_ENTRIES_
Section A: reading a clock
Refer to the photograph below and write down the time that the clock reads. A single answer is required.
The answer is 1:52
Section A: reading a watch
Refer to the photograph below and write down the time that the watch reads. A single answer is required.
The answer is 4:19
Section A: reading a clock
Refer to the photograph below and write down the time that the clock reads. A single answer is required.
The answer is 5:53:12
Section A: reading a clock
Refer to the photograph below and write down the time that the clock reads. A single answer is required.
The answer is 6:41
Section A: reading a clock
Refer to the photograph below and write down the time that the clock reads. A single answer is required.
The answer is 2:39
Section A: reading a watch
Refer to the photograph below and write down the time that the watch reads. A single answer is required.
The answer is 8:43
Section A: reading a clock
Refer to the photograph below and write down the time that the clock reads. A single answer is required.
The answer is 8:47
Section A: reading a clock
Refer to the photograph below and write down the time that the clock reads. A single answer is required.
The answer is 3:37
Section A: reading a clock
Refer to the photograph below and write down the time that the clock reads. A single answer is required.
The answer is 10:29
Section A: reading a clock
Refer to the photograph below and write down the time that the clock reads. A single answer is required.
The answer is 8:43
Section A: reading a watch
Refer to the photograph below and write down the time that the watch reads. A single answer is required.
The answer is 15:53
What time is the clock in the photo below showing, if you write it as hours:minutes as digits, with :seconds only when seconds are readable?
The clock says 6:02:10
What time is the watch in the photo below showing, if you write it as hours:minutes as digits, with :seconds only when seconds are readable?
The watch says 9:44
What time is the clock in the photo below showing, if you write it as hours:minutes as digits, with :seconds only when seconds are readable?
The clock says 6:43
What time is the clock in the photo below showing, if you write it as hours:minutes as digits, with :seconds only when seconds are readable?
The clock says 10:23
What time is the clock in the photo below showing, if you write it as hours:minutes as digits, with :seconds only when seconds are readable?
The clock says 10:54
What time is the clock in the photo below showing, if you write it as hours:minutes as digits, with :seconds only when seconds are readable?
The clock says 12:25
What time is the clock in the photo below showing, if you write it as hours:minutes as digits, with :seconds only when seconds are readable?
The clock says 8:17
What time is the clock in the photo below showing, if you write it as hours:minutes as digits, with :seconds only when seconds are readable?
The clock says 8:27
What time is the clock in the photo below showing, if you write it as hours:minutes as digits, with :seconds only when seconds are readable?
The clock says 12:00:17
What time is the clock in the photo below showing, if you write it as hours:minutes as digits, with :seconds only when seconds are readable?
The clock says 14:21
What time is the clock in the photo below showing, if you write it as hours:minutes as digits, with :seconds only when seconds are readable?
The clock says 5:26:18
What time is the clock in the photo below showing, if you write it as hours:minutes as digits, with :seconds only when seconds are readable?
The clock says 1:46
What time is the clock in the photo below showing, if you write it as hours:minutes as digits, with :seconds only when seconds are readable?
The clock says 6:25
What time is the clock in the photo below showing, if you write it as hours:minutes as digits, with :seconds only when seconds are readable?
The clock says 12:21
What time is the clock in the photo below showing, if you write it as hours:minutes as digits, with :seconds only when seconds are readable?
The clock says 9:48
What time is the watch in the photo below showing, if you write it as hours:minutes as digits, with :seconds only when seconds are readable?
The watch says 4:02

_WHAT IS NEEDED_
Copy all of the items above word for word, keeping every line in its original order.

_RESPONSE TO THE EXERCISE_
Section A: reading a clock
Refer to the photograph below and write down the time that the clock reads. A single answer is required.
The answer is 1:52
Section A: reading a watch
Refer to the photograph below and write down the time that the watch reads. A single answer is required.
The answer is 4:19
Section A: reading a clock
Refer to the photograph below and write down the time that the clock reads. A single answer is required.
The answer is 5:53:12
Section A: reading a clock
Refer to the photograph below and write down the time that the clock reads. A single answer is required.
The answer is 6:41
Section A: reading a clock
Refer to the photograph below and write down the time that the clock reads. A single answer is required.
The answer is 2:39
Section A: reading a watch
Refer to the photograph below and write down the time that the watch reads. A single answer is required.
The answer is 8:43
Section A: reading a clock
Refer to the photograph below and write down the time that the clock reads. A single answer is required.
The answer is 8:47
Section A: reading a clock
Refer to the photograph below and write down the time that the clock reads. A single answer is required.
The answer is 3:37
Section A: reading a clock
Refer to the photograph below and write down the time that the clock reads. A single answer is required.
The answer is 10:29
Section A: reading a clock
Refer to the photograph below and write down the time that the clock reads. A single answer is required.
The answer is 8:43
Section A: reading a watch
Refer to the photograph below and write down the time that the watch reads. A single answer is required.
The answer is 15:53
What time is the clock in the photo below showing, if you write it as hours:minutes as digits, with :seconds only when seconds are readable?
The clock says 6:02:10
What time is the watch in the photo below showing, if you write it as hours:minutes as digits, with :seconds only when seconds are readable?
The watch says 9:44
What time is the clock in the photo below showing, if you write it as hours:minutes as digits, with :seconds only when seconds are readable?
The clock says 6:43
What time is the clock in the photo below showing, if you write it as hours:minutes as digits, with :seconds only when seconds are readable?
The clock says 10:23
What time is the clock in the photo below showing, if you write it as hours:minutes as digits, with :seconds only when seconds are readable?
The clock says 10:54
What time is the clock in the photo below showing, if you write it as hours:minutes as digits, with :seconds only when seconds are readable?
The clock says 12:25
What time is the clock in the photo below showing, if you write it as hours:minutes as digits, with :seconds only when seconds are readable?
The clock says 8:17
What time is the clock in the photo below showing, if you write it as hours:minutes as digits, with :seconds only when seconds are readable?
The clock says 8:27
What time is the clock in the photo below showing, if you write it as hours:minutes as digits, with :seconds only when seconds are readable?
The clock says 12:00:17
What time is the clock in the photo below showing, if you write it as hours:minutes as digits, with :seconds only when seconds are readable?
The clock says 14:21
What time is the clock in the photo below showing, if you write it as hours:minutes as digits, with :seconds only when seconds are readable?
The clock says 5:26:18
What time is the clock in the photo below showing, if you write it as hours:minutes as digits, with :seconds only when seconds are readable?
The clock says 1:46
What time is the clock in the photo below showing, if you write it as hours:minutes as digits, with :seconds only when seconds are readable?
The clock says 6:25
What time is the clock in the photo below showing, if you write it as hours:minutes as digits, with :seconds only when seconds are readable?
The clock says 12:21
What time is the clock in the photo below showing, if you write it as hours:minutes as digits, with :seconds only when seconds are readable?
The clock says 9:48
What time is the watch in the photo below showing, if you write it as hours:minutes as digits, with :seconds only when seconds are readable?
The watch says 4:02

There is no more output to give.